=== Document section ===

For cross-border services where the services are carried out, processed, or performed overseas but the result or output is used locally, payments to foreign firms for these services are considered income sourced within the Philippines.

The situs of taxation for cross-border services is where the source of income (i.e., property, activity or service that produced the income) occurs. If the revenue-generating activity occurs within the Philippine territory or if the flow of wealth proceeds from the Philippines, the situs of taxation is in the Philippines.

Under the source-based principle of taxation, the jurisdiction where the economic activity occurs should have the right to tax that income, regardless of where the payment is made or received. Thus, the source of income is not necessarily determined by the location where the payment is disbursed or physically received, but rather by the location where the underlying business activities that produced the income actually took place. This principle ensures that income is taxed in the jurisdiction where economic activity occurs and thus prevents tax avoidance.

Where business transactions occur in multiple stages across various taxing jurisdictions, it is imperative to ascertain whether the particular stages occurring in the Philippines are so integral to the overall transaction that the business activity would not have been accomplished without them. If the income-generating activities in the Philippines are deemed essential, the income derived from these activities shall be considered, for tax purposes, as sourced within the Philippines, irrespective of where the payment is ultimately received.

Thus, under the Benefit-Received Theory principle of taxation, the jurisdiction that provides the essential services or factors for income generation should be entitled to tax that income.

Income generated from service fees paid to foreign companies or individuals is subject to VAT if the source of income is within the Philippines, regardless of where the payout is disbursed or physically received. The source of income means that even if the services are conducted or paid for abroad and the activities to be performed in the Philippines are so essential that the entire service transaction cannot be accomplished without them, then, the Benefit-Received theory applies. Hence, revenue-generating activity occurs within the Philippines. This means that if the service provider is located outside the country, if the service is utilized, applied, executed, or consumed for a recipient within the Philippines, the income payment for such a service is considered sourced within the country, and thus, the VAT is applicable. Consequently, payment for such service shall be subject to final withholding VAT.

The reimbursable or allocable expenses charged by a foreign corporation in the Philippines should contribute to the value or benefit received by a local company. Otherwise, it may be considered income (reduction in expenses) as it represents a financial gain or savings for the foreign company, thereby effectively increasing the latter’s net income or profit. If, however, the Philippine company derives no benefits therefrom or no income is generated through business activities conducted in the Philippines, reimbursement or the allocation of the expenses by the foreign company in the Philippines may be seen as an attempt to evade taxes or manipulate profits by funneling them to a foreign entity.

Under the Tax Code, a foreign corporation is subject to tax on gross income from all sources within the Philippines. Section 42 of the NIRC, as amended, sets the Philippine source of income rules, stating that compensation for services performed in the Philippines is considered income from sources within the Philippines, while compensation for services performed outside the Philippines is considered income from sources without the Philippines. Thus, the laws are clear; the situs of taxation for sale of services is where the performance of services takes place.

===

| Written problem 1 |
Repeat the passage on cross-border service taxation word for word, beginning at the words "Where business transactions" and stopping after the words "tax that income.".
The passage and the records that follow it are unrelated to each other.

=== Raw data ===

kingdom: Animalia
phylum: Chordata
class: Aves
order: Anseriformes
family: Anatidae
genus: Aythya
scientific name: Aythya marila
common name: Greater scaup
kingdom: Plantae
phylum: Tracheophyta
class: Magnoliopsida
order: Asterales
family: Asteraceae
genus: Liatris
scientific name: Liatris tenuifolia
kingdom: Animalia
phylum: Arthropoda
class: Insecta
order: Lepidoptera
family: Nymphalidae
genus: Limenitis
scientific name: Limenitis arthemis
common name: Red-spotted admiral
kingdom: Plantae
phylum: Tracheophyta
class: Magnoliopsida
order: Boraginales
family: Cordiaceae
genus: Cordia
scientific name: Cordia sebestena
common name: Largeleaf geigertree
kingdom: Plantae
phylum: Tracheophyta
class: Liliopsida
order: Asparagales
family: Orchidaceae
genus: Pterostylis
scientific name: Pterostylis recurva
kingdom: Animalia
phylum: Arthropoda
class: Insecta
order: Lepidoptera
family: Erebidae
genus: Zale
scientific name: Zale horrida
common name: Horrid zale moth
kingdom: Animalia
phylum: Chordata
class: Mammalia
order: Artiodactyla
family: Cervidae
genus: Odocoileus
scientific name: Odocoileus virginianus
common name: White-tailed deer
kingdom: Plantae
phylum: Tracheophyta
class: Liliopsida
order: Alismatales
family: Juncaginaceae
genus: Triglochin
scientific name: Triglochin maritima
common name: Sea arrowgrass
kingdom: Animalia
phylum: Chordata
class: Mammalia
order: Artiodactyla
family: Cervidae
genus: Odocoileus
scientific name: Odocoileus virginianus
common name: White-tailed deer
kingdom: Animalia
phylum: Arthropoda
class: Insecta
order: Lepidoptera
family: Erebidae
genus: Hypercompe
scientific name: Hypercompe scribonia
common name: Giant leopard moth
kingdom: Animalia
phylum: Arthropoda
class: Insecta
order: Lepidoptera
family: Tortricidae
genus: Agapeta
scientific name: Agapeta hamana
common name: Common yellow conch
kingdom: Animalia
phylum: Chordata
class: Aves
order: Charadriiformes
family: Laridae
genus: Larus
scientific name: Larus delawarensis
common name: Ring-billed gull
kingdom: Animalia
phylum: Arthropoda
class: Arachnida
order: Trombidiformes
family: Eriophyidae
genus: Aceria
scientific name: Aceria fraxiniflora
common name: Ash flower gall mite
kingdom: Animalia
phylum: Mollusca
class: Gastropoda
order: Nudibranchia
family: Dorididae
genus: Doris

===

| Written problem 2 |
Express the records as a numbered list without blank lines, beginning at the line that contains "scientific name: Hypercompe scribonia" and continuing through the final line of the records.

| Full output 1 |
Where business transactions occur in multiple stages across various taxing jurisdictions, it is imperative to ascertain whether the particular stages occurring in the Philippines are so integral to the overall transaction that the business activity would not have been accomplished without them. If the income-generating activities in the Philippines are deemed essential, the income derived from these activities shall be considered, for tax purposes, as sourced within the Philippines, irrespective of where the payment is ultimately received.

Thus, under the Benefit-Received Theory principle of taxation, the jurisdiction that provides the essential services or factors for income generation should be entitled to tax that income.

| Full output 2 |
1. scientific name: Hypercompe scribonia
2. common name: Giant leopard moth
3. kingdom: Animalia
4. phylum: Arthropoda
5. class: Insecta
6. order: Lepidoptera
7. family: Tortricidae
8. genus: Agapeta
9. scientific name: Agapeta hamana
10. common name: Common yellow conch
11. kingdom: Animalia
12. phylum: Chordata
13. class: Aves
14. order: Charadriiformes
15. family: Laridae
16. genus: Larus
17. scientific name: Larus delawarensis
18. common name: Ring-billed gull
19. kingdom: Animalia
20. phylum: Arthropoda
21. class: Arachnida
22. order: Trombidiformes
23. family: Eriophyidae
24. genus: Aceria
25. scientific name: Aceria fraxiniflora
26. common name: Ash flower gall mite
27. kingdom: Animalia
28. phylum: Mollusca
29. class: Gastropoda
30. order: Nudibranchia
31. family: Dorididae
32. genus: Doris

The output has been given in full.